MATERIAL SUPPLIED
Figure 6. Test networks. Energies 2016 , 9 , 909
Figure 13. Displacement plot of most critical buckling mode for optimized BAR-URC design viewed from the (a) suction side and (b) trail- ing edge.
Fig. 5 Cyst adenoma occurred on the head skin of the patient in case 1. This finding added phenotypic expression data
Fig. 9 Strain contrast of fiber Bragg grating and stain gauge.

--

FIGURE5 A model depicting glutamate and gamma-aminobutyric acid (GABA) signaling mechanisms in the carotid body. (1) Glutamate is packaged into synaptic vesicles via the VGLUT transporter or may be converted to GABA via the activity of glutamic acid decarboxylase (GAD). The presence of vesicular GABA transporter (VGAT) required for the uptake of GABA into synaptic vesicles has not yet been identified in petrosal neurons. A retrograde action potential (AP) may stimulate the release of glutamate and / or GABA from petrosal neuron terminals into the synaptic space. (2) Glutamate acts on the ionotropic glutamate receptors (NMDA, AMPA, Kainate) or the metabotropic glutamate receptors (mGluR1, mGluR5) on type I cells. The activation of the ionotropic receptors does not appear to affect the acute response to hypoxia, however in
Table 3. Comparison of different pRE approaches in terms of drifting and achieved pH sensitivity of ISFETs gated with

--

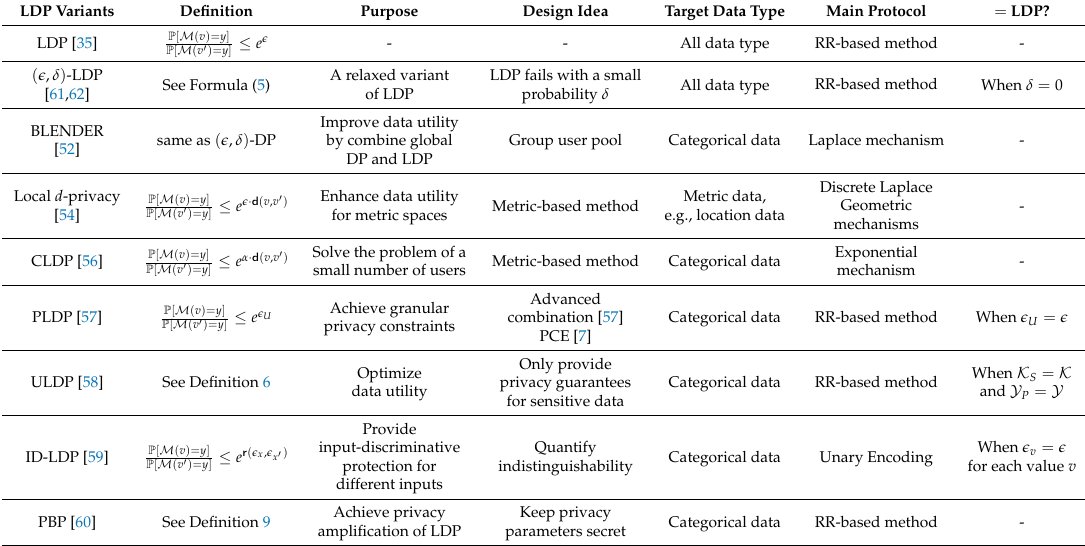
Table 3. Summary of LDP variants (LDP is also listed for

WHAT IS EXPECTED
Return only the lines between the one holding "Figure 6. Test" and the one holding "Fig. 9 Strain", inclusive, exactly as they appear above.

EXERCISE OUTPUT
Figure 6. Test networks. Energies 2016 , 9 , 909
Figure 13. Displacement plot of most critical buckling mode for optimized BAR-URC design viewed from the (a) suction side and (b) trail- ing edge.
Fig. 5 Cyst adenoma occurred on the head skin of the patient in case 1. This finding added phenotypic expression data
Fig. 9 Strain contrast of fiber Bragg grating and stain gauge.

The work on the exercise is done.